- Material to process -

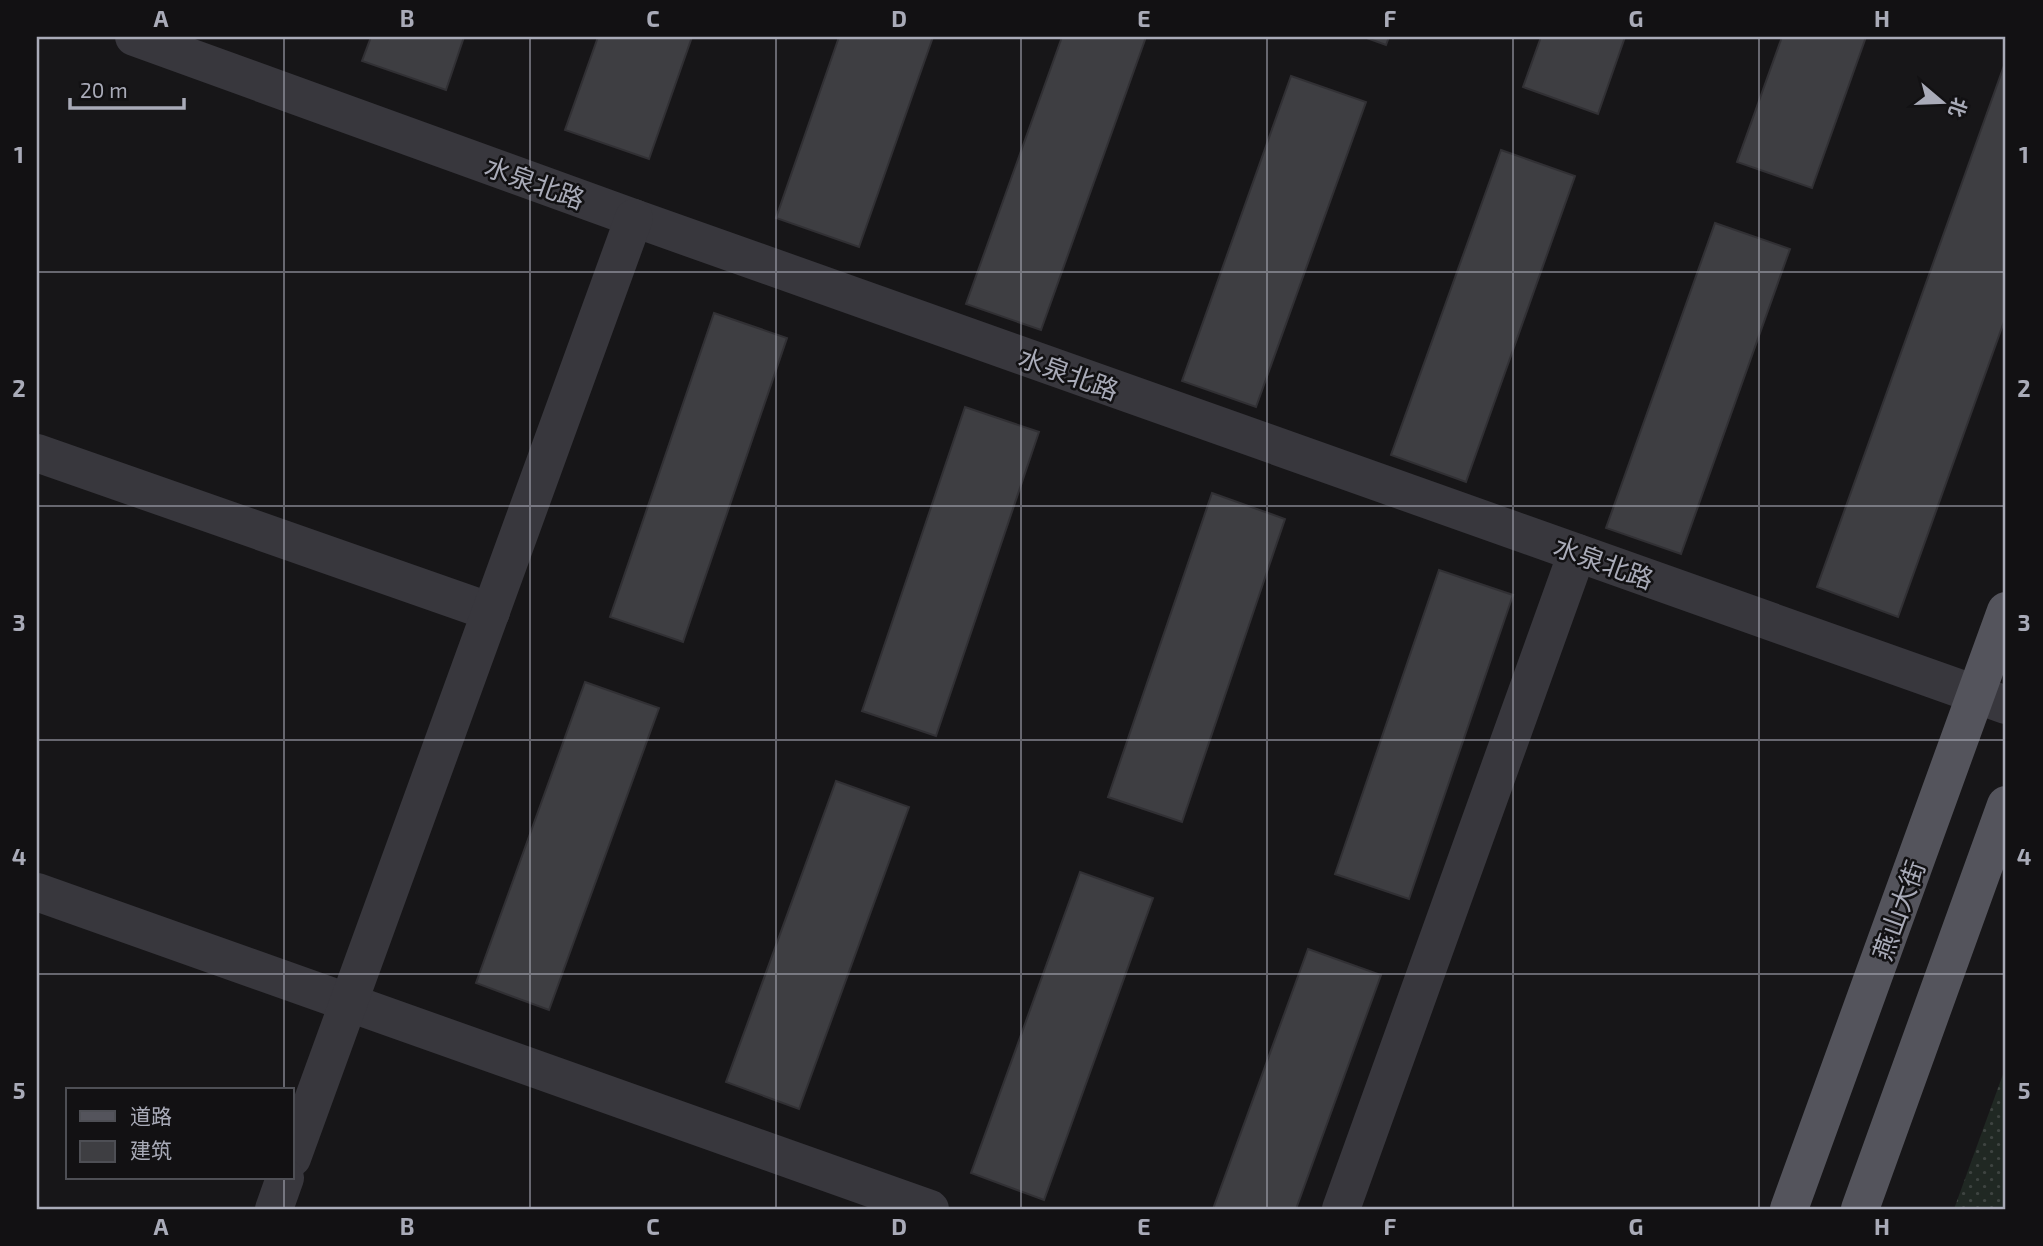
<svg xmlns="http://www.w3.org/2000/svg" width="2043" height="1246" viewBox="0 0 2043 1246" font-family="'Exo 2','Noto Sans SC',sans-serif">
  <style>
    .park { fill: url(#park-dots) }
    .building { fill: #3e3e42; stroke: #313034; stroke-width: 2 }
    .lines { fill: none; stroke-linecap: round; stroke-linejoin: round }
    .minor { stroke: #38373d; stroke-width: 38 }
    .major { stroke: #54545c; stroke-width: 38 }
    .grid { fill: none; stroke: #a9abb8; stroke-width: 2; stroke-opacity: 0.55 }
    .labels { text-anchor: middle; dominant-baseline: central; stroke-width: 5; stroke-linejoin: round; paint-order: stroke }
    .street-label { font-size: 26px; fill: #a9abb8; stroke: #121113 }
    .neatline { fill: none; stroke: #a9abb8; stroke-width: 2.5 }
    .grid-label { font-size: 23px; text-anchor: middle; font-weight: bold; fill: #a9abb8 }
  </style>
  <defs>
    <pattern id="park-dots" width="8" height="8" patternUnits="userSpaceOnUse" patternTransform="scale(1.75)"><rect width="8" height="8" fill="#202823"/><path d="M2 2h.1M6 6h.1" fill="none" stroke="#3e4441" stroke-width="1.8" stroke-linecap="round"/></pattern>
  </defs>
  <rect width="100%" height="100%" fill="#171618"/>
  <polygon class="park" points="2006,1066 2006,1209 1954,1209"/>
  <g class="building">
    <polygon points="371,37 464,37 446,90 362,61"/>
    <polygon points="598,37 692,37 649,159 565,130"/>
    <polygon points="839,37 933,37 859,247 776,218"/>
    <polygon points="1062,37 1146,37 1041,330 966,304"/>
    <polygon points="1364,37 1389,37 1386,45"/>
    <polygon points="1541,37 1625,37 1598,114 1523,87"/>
    <polygon points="1782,37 1866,37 1812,188 1737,162"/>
    <polygon points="2006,60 2006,316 1898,617 1817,587"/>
    <polygon points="1291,76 1366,102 1256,407 1182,381"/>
    <polygon points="1501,150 1575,176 1466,482 1391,455"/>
    <polygon points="1715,223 1790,249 1681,554 1606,528"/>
    <polygon points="714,313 787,338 683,642 610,617"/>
    <polygon points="965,407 1039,432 936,736 862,711"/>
    <polygon points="1212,493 1285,519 1182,822 1108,797"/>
    <polygon points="1439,570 1513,595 1409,899 1335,874"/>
    <polygon points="585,682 659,708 549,1010 476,983"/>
    <polygon points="836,781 909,807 799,1109 726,1082"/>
    <polygon points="1080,872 1153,898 1044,1200 971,1173"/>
    <polygon points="1308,949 1381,975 1296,1209 1213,1209"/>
  </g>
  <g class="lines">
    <g class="minor">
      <polyline points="134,37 634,218 2006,705"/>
      <polyline points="37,453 491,612"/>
      <polyline points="37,892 930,1209"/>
      <polyline points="292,1158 634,218"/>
      <polyline points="274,1209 285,1178"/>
      <polyline points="1341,1209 1577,553"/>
    </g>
    <g class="major">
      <polyline points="1789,1209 2006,611"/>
      <polyline points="1860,1209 2006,805"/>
    </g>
  </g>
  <path class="grid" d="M284,37V1090M530,37V1209M776,37V1209M1021,37V1209M1267,37V1209M1513,37V1209M1759,37V1209M37,272H2006M37,506H2006M37,740H2006M37,974H2006M284,1178V1209"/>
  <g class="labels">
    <g class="street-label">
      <text transform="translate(535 182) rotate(20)">水泉北路</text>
      <text transform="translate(1069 373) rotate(20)">水泉北路</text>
      <text transform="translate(1604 562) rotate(20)">水泉北路</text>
      <text transform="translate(1898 910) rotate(-70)">燕山大街</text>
    </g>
  </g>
  <rect width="2043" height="1246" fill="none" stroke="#121113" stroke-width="77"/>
  <rect x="66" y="1088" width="228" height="91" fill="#121113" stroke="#4e4f55" stroke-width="2"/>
  <rect x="80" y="1111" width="35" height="10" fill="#54545c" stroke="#4e4f55" stroke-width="2"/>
  <text x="130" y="1124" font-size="21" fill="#a9abb8">道路</text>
  <rect x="80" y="1141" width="35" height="21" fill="#3e3e42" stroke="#4e4f55" stroke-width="2"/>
  <text x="130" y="1158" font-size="21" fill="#a9abb8">建筑</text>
  <g transform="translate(1942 102) rotate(109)" stroke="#121113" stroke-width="5" paint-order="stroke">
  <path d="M0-5L12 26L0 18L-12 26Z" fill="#a9abb8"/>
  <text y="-10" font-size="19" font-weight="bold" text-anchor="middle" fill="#a9abb8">北</text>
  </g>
  <path d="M70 98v10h114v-10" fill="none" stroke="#a9abb8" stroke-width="3.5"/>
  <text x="80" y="98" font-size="21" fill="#a9abb8" stroke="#121113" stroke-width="5" paint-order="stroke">20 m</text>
  <rect x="38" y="38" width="1966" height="1170" class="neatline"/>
  <g class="grid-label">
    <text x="161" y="27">A</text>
    <text x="407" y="27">B</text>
    <text x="653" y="27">C</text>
    <text x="899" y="27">D</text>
    <text x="1144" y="27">E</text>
    <text x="1390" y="27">F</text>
    <text x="1636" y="27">G</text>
    <text x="1882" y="27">H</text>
    <text x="19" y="163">1</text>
    <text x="2024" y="163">1</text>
    <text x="19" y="397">2</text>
    <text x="2024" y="397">2</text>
    <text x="19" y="631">3</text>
    <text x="2024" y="631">3</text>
    <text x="19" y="865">4</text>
    <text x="2024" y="865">4</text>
    <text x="19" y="1099">5</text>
    <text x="2024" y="1099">5</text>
    <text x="161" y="1235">A</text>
    <text x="407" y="1235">B</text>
    <text x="653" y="1235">C</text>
    <text x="899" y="1235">D</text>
    <text x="1144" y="1235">E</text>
    <text x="1390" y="1235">F</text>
    <text x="1636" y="1235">G</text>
    <text x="1882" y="1235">H</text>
  </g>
</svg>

- Task goal -
Pictures are to be left out; everything else in the entries is reproduced verbatim.

- Response below -
<svg xmlns="http://www.w3.org/2000/svg" width="2043" height="1246" viewBox="0 0 2043 1246" font-family="'Exo 2','Noto Sans SC',sans-serif">
  <style>
    .park { fill: url(#park-dots) }
    .building { fill: #3e3e42; stroke: #313034; stroke-width: 2 }
    .lines { fill: none; stroke-linecap: round; stroke-linejoin: round }
    .minor { stroke: #38373d; stroke-width: 38 }
    .major { stroke: #54545c; stroke-width: 38 }
    .grid { fill: none; stroke: #a9abb8; stroke-width: 2; stroke-opacity: 0.55 }
    .labels { text-anchor: middle; dominant-baseline: central; stroke-width: 5; stroke-linejoin: round; paint-order: stroke }
    .street-label { font-size: 26px; fill: #a9abb8; stroke: #121113 }
    .neatline { fill: none; stroke: #a9abb8; stroke-width: 2.5 }
    .grid-label { font-size: 23px; text-anchor: middle; font-weight: bold; fill: #a9abb8 }
  </style>
  <defs>
    <pattern id="park-dots" width="8" height="8" patternUnits="userSpaceOnUse" patternTransform="scale(1.75)"><rect width="8" height="8" fill="#202823"/><path d="M2 2h.1M6 6h.1" fill="none" stroke="#3e4441" stroke-width="1.8" stroke-linecap="round"/></pattern>
  </defs>
  <rect width="100%" height="100%" fill="#171618"/>
  <polygon class="park" points="2006,1066 2006,1209 1954,1209"/>
  <g class="building">
    <polygon points="371,37 464,37 446,90 362,61"/>
    <polygon points="598,37 692,37 649,159 565,130"/>
    <polygon points="839,37 933,37 859,247 776,218"/>
    <polygon points="1062,37 1146,37 1041,330 966,304"/>
    <polygon points="1364,37 1389,37 1386,45"/>
    <polygon points="1541,37 1625,37 1598,114 1523,87"/>
    <polygon points="1782,37 1866,37 1812,188 1737,162"/>
    <polygon points="2006,60 2006,316 1898,617 1817,587"/>
    <polygon points="1291,76 1366,102 1256,407 1182,381"/>
    <polygon points="1501,150 1575,176 1466,482 1391,455"/>
    <polygon points="1715,223 1790,249 1681,554 1606,528"/>
    <polygon points="714,313 787,338 683,642 610,617"/>
    <polygon points="965,407 1039,432 936,736 862,711"/>
    <polygon points="1212,493 1285,519 1182,822 1108,797"/>
    <polygon points="1439,570 1513,595 1409,899 1335,874"/>
    <polygon points="585,682 659,708 549,1010 476,983"/>
    <polygon points="836,781 909,807 799,1109 726,1082"/>
    <polygon points="1080,872 1153,898 1044,1200 971,1173"/>
    <polygon points="1308,949 1381,975 1296,1209 1213,1209"/>
  </g>
  <g class="lines">
    <g class="minor">
      <polyline points="134,37 634,218 2006,705"/>
      <polyline points="37,453 491,612"/>
      <polyline points="37,892 930,1209"/>
      <polyline points="292,1158 634,218"/>
      <polyline points="274,1209 285,1178"/>
      <polyline points="1341,1209 1577,553"/>
    </g>
    <g class="major">
      <polyline points="1789,1209 2006,611"/>
      <polyline points="1860,1209 2006,805"/>
    </g>
  </g>
  <path class="grid" d="M284,37V1090M530,37V1209M776,37V1209M1021,37V1209M1267,37V1209M1513,37V1209M1759,37V1209M37,272H2006M37,506H2006M37,740H2006M37,974H2006M284,1178V1209"/>
  <g class="labels">
    <g class="street-label">
      <text transform="translate(535 182) rotate(20)">水泉北路</text>
      <text transform="translate(1069 373) rotate(20)">水泉北路</text>
      <text transform="translate(1604 562) rotate(20)">水泉北路</text>
      <text transform="translate(1898 910) rotate(-70)">燕山大街</text>
    </g>
  </g>
  <rect width="2043" height="1246" fill="none" stroke="#121113" stroke-width="77"/>
  <rect x="66" y="1088" width="228" height="91" fill="#121113" stroke="#4e4f55" stroke-width="2"/>
  <rect x="80" y="1111" width="35" height="10" fill="#54545c" stroke="#4e4f55" stroke-width="2"/>
  <text x="130" y="1124" font-size="21" fill="#a9abb8">道路</text>
  <rect x="80" y="1141" width="35" height="21" fill="#3e3e42" stroke="#4e4f55" stroke-width="2"/>
  <text x="130" y="1158" font-size="21" fill="#a9abb8">建筑</text>
  <g transform="translate(1942 102) rotate(109)" stroke="#121113" stroke-width="5" paint-order="stroke">
  <path d="M0-5L12 26L0 18L-12 26Z" fill="#a9abb8"/>
  <text y="-10" font-size="19" font-weight="bold" text-anchor="middle" fill="#a9abb8">北</text>
  </g>
  <path d="M70 98v10h114v-10" fill="none" stroke="#a9abb8" stroke-width="3.5"/>
  <text x="80" y="98" font-size="21" fill="#a9abb8" stroke="#121113" stroke-width="5" paint-order="stroke">20 m</text>
  <rect x="38" y="38" width="1966" height="1170" class="neatline"/>
  <g class="grid-label">
    <text x="161" y="27">A</text>
    <text x="407" y="27">B</text>
    <text x="653" y="27">C</text>
    <text x="899" y="27">D</text>
    <text x="1144" y="27">E</text>
    <text x="1390" y="27">F</text>
    <text x="1636" y="27">G</text>
    <text x="1882" y="27">H</text>
    <text x="19" y="163">1</text>
    <text x="2024" y="163">1</text>
    <text x="19" y="397">2</text>
    <text x="2024" y="397">2</text>
    <text x="19" y="631">3</text>
    <text x="2024" y="631">3</text>
    <text x="19" y="865">4</text>
    <text x="2024" y="865">4</text>
    <text x="19" y="1099">5</text>
    <text x="2024" y="1099">5</text>
    <text x="161" y="1235">A</text>
    <text x="407" y="1235">B</text>
    <text x="653" y="1235">C</text>
    <text x="899" y="1235">D</text>
    <text x="1144" y="1235">E</text>
    <text x="1390" y="1235">F</text>
    <text x="1636" y="1235">G</text>
    <text x="1882" y="1235">H</text>
  </g>
</svg>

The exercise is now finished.